"I wanna hang a map of the world at my house. Then I wanna stick pins in the locations that I`ve traveled to.
...But first I have to travel to the top two corners of the map so it won`t fall down."
-Mitch Hedberg

Friday, April 23, 2010

Next stop, the South Island!

After an excellent week in Wellington, we finally bid farewell to the North Island. The North Island has been good to us, but we’re stoked to head down to the beautiful South Island before the weather turns too cold. Apparently once it happens it’s brutal.

Our tickets for the Interislander ferry were actually pretty affordable - NZ$220 total for 2 people and a van. Bluebridge is the other Cook Strait ferry, and we found that one isn't consistently cheaper than the other, it just depends on the day. Also, prices are a lot lower if you've done your planning and can book a ferry date in advance (as per usual, we had not). But we were able to book a mid-morning sailing – the most beautiful part of the ride is when the ship enters the Queen Charlotte Sound during the last hour of the trip. So we settled into our comfy reclining seats by the window and lazed away the morning.

The ship we were on wasn’t what we imagined – a hollowed out freighter with rickety car ramps. Instead it was a nine deck marvel. I’ve worked on cruise ships in Hawaii, so I’ve seen luxury vessels underway, and while the Interislander ship might not be up to those same standards, it is way more impressive than it has a right to be for the quick three hour voyage. It comes equipped with a movie theater on the lower deck, several caf├ęs and eateries, coffee shops on the upper decks, fully reclining seats, kids’ areas where boisterous youngsters can watch cartoons or burn off their unending energy away from other passengers, full length windows fore and aft for viewing while underway, a fully licensed bar with a back patio, video game arcade room, satellite tv, and a top deck for taking 360 degree pictures of the Sound. It’s pretty slick.
When the ship landed, Care and I drove Flash onto Southern soil and into the little hamlet Picton. The beach in town is a good place to relax – we took a nap in the grass because we’d to gotten up before dawn to catch our boat – and is a natural gathering place for other travelers. People-watching is pretty good, and there’s a small mini golf course just off the sand. After a quick swim and a spin around the local library (free wifi), Care and I headed to the Kahikatea DOC campsite on the eastern bay of the Marlborough Sounds.

It was a removed location with access to the water and great hikes along the sand. We made friends with a paradise duck – they’re usually really skittish, so that was cool – and also chatted with some humans.

One elderly couple, Graeme and Jackie, came over to compliment us on our van setup (mostly the twinkle lights), and next thing we know we’re sitting in their snazzy camper talking about the realities of travel, freedom camping, camper van associations, solar power, fruit picking, the harvest trail in New Zealand, glue-gun crafts, and the life that they’ve lead on the road for the past six years. They were such happy, friendly, helpful people who taught us so much about what we’re doing on our trip, but more importantly, what we might do better. It was a great encouragement for us to continue the nomadic lifestyle, and a rad way to get pumped up for the second leg of our trip.

There's a sweet photo album here, but it looks like your device doesn't support Flash.
No worries! Simply view the web album on Picasa.

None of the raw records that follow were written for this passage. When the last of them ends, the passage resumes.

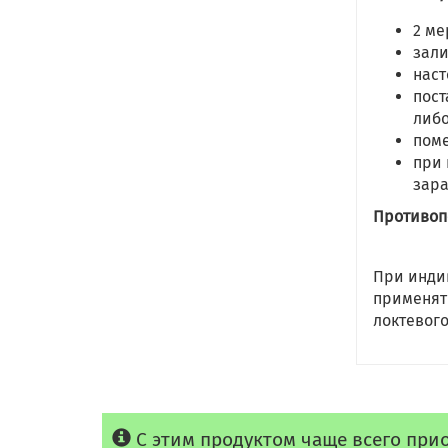
2 ме
зали
наст
пост
либо
поме
при 
зара
Противоп
При инди
применят
локтевого
С этим продуктом чаще всего при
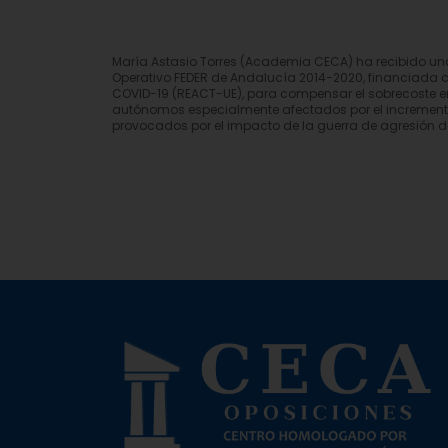
María Astasio Torres (Academia CECA) ha recibido u
Operativo FEDER de Andalucía 2014-2020, financiada 
COVID-19 (REACT-UE), para compensar el sobrecoste en
autónomos especialmente afectados por el incremento d
provocados por el impacto de la guerra de agresión d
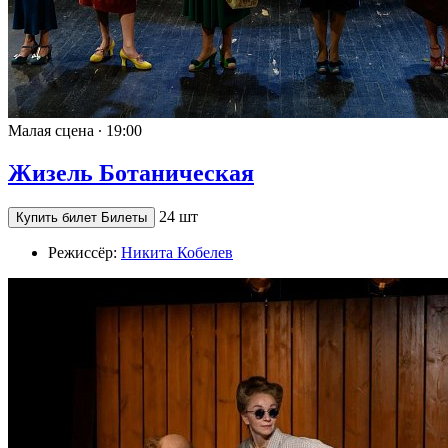
Малая сцена ∙
19:00
Жизель Ботаническая
24 шт
Купить билет
Билеты
Режиссёр:
Никита Кобелев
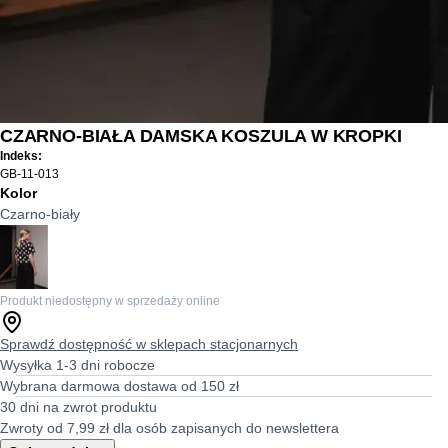
CZARNO-BIAŁA DAMSKA KOSZULA W KROPKI
Indeks:
GB-11-013
Kolor
Czarno-biały
Produkt niedostępny w sprzedaży online
Sprawdź dostępność w sklepach stacjonarnych
Wysyłka 1-3 dni robocze
Wybrana darmowa dostawa od 150 zł
30 dni na zwrot produktu
Zwroty od 7,99 zł dla osób zapisanych do newslettera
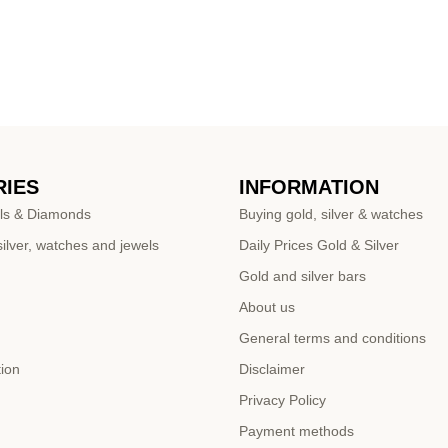
IES
INFORMATION
ls & Diamonds
Buying gold, silver & watches
ilver, watches and jewels
Daily Prices Gold & Silver
Gold and silver bars
About us
General terms and conditions
tion
Disclaimer
Privacy Policy
Payment methods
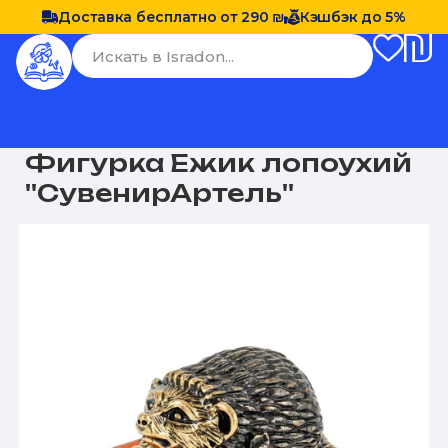
Доставка бесплатно от 290 ₪
Кэшбэк до 5%
Фигурка Ежик лопоухий
''СувенирАртель''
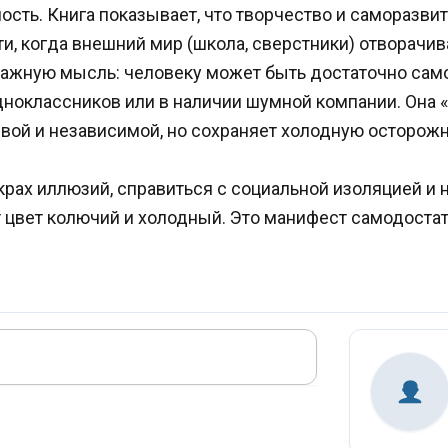
ость. Книга показывает, что творчество и саморазви
, когда внешний мир (школа, сверстники) отворачив
ажную мысль: человеку может быть достаточно само
ноклассников или в наличии шумной компании. Она 
ивой и независимой, но сохраняет холодную осторожн
 крах иллюзий, справиться с социальной изоляцией и 
т цвет колючий и холодный. Это манифест самодостат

  1. job well done! finally moving from one island to the next :) keep us travelers proud!!!! we are in tokyo thinking of you and us partying back in NYC someday!!!!!!

  2. I love Picton... there was nothing really there but a great kite flying park and a pretty decent burger joint. I took advantage of both. I hope you did as well.

  3. I liked the park.

    No burger, though we did have a GREAT one in another town...

  4. Can't wait to party with you two in NY.